ROSA quantifies risk based on the final score, but this score is the result of the intersection between the chair and monitor and peripheral sections. For instance, a final score of 5 points, which suggests the need for an immediate intervention, is reached by a score of 5 on the chair section and a score between 1 and 5 on the monitor and peripheral sections, or vice versa. Therefore, the final value alone can underestimate the influence of furniture other than the chair and its role in the occurrence of musculoskeletal symptoms.

Therefore, a possible change to ROSA would be to include a cutoff score for each section to facilitate intervention proposals. Moreover, this aspect underscores the need to present the individual section scores in studies that use ROSA. Separate scores would enable a better understanding of the work situation and a more focused intervention. Moreover, if one of the peripherals is not commonly used, such as the phone, its individual effect could be seen relative to the other section and final scores.

Another suggestion that may make it easier to use this instrument is to include an option in which the phone is not used. In the present study, this peripheral received a zero score (0). A zero score occurs on section B (monitor and telephone) sub-item telephone when the worker uses a headset or one hand on the phone and a neutral neck posture (score 1) and the duration is less than one hour per day intermittently or less than 30 min consecutively, as this exposure determines the subtraction of 1 point.

Arm support could also be described in more detail for ROSA users. This risk factor can be identified in the sub-items armrests, back support, and keyboard. It is not clear how to score if the worker without armrests supports their forearms on the table. Thus, there may be an overestimation of some office risk factors.

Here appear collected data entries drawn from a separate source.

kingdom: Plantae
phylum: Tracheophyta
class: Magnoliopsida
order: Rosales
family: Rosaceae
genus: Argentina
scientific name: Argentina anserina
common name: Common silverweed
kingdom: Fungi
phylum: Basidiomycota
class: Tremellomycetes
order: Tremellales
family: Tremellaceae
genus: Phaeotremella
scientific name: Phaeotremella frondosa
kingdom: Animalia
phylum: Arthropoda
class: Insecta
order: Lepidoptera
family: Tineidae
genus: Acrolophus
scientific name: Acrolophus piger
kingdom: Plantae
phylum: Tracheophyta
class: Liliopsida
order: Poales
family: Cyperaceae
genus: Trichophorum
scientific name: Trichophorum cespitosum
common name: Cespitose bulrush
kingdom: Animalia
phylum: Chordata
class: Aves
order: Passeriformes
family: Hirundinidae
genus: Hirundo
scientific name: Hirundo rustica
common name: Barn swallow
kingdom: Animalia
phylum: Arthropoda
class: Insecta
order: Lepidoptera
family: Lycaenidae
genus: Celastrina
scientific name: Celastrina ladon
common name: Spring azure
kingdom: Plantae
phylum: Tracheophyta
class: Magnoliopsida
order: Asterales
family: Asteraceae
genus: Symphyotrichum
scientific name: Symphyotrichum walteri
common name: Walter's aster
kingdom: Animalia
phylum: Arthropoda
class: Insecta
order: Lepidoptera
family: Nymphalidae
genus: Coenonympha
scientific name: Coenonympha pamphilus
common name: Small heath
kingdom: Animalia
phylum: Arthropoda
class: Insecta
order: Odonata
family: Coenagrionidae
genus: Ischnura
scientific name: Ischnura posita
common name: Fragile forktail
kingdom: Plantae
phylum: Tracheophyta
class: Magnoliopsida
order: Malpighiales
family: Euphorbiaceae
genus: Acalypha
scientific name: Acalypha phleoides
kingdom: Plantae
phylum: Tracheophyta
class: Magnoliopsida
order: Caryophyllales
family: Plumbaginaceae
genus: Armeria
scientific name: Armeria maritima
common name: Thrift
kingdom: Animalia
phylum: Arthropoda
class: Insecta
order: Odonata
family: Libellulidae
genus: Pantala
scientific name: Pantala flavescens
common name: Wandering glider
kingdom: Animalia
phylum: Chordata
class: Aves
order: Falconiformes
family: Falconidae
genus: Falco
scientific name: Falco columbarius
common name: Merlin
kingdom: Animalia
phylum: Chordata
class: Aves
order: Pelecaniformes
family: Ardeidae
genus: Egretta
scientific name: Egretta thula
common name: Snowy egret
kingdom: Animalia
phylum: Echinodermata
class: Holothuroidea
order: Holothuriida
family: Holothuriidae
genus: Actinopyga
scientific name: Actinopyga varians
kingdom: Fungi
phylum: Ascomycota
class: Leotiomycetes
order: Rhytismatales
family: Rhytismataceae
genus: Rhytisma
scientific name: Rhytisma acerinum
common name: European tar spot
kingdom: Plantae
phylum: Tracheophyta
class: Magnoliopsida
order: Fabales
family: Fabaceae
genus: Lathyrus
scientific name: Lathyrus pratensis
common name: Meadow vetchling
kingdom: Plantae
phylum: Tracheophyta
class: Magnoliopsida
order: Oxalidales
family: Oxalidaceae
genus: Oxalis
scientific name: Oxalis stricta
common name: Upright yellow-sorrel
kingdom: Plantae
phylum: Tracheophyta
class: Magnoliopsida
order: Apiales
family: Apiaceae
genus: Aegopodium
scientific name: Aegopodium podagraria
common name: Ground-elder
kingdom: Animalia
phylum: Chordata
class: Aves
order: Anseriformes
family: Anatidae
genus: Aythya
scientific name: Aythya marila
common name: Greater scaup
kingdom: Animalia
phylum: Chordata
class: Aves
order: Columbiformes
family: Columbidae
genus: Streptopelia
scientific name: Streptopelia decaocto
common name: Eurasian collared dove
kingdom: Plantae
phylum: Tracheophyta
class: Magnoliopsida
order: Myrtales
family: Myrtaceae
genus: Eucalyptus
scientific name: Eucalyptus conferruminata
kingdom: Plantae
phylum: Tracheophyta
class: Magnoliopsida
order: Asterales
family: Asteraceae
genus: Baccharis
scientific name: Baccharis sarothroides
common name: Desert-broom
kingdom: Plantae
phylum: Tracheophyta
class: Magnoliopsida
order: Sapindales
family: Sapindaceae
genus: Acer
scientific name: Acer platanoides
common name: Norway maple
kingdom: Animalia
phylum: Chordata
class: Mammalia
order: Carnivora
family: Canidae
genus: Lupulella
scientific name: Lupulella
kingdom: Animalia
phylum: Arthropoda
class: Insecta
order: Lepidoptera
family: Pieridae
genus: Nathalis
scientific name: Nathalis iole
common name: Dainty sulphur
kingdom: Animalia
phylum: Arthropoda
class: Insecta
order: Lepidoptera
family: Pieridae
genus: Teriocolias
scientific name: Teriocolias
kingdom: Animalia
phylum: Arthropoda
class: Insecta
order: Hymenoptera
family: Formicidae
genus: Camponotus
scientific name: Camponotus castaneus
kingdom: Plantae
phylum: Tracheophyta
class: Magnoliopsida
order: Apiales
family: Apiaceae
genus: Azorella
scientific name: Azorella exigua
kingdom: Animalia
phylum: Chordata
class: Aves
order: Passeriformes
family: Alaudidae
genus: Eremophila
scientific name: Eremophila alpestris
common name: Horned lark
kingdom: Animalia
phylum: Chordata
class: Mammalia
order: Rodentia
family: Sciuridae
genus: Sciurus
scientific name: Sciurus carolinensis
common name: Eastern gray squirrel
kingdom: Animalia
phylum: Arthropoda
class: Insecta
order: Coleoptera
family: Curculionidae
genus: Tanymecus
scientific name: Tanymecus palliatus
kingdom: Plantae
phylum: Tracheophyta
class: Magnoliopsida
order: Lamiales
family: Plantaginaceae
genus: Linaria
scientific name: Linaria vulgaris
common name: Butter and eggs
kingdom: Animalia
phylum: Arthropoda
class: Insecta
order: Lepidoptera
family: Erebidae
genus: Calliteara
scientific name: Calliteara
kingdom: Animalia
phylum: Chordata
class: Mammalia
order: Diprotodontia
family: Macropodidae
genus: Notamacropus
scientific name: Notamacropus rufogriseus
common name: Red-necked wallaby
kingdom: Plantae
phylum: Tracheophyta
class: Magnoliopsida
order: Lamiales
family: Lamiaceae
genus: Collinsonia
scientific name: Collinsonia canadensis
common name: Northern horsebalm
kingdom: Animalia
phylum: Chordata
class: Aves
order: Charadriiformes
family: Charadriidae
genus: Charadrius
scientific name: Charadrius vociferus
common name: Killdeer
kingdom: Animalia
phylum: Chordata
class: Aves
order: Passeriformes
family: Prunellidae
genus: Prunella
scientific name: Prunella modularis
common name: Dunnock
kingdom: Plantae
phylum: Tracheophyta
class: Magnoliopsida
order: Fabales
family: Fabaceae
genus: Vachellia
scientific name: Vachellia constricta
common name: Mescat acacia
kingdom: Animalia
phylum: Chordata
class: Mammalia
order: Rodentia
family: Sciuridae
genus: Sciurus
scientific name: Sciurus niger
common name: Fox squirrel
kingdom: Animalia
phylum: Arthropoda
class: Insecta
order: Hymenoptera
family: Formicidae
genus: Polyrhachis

Some difficulties were encountered regarding the determination of working time using each peripheral. As most workers have an eight-hour workday, observation during this period may become unfeasible. One option is to ask workers how much time they remain seated, how long they use the components of their workstation (e.g., monitor, keyboard, etc.) while working. However, self-reports may not be reliable [39], especially for the mouse, which is a peripheral that is not used alone, but together with the monitor. Thus, we recommend quantifying the time of use of each peripheral rather than relying on workers’ perceptions. Moreover, the perception of duration depends on the activity, symptoms, stress level or other external factors [40]. Another suggestion is for the tool to consider musculoskeletal symptoms, with the addition of points to the final score if the worker reports pain during the use of each peripheral. The description of ROSA could also include a guide on how to evaluate workers who use laptops or two monitors.

Thus, future studies could address the validation of the ROSA method, comparing ROSA area and final scores with the development of musculoskeletal discomfort, pain, or diagnosed musculoskeletal disorders. Also, the prospective follow-up of workers who received ergonomic interventions could show the benefits of ROSA score reduction on a longitudinal basis.

Conclusion

The Rapid Office Strain Assessment identified a reduction in risk factors after the ergonomic intervention. Thus, ROSA scores reflected changes in risk factors after ergonomic intervention among office workers. Consequently, it is suggested that this tool can be used for ergonomic screening, recommending workstation modifications, and testing the effectiveness of ergonomic interventions, thereby contributing to evidence-based ergonomics programs. The relevance of this tool increased due to the COVID-19 pandemic, as many workers transitioned to home offices but still require ergonomics evaluations. The use of video cameras in this study, in addition to previous research using ROSA which relied on self-assessments [32], and photograph-based assessments [33] provide a comprehensive way of using the tool to gain insight into office ergonomics risk without an ergonomist having to make their way onsite. This reduces risk of exposure for both the person conducting the ergonomics assessment as well as receiving the ergonomics assessment. However, practical recommendations need to be stressed in future ergonomics studies to further establish good clinimetric properties of the ROSA.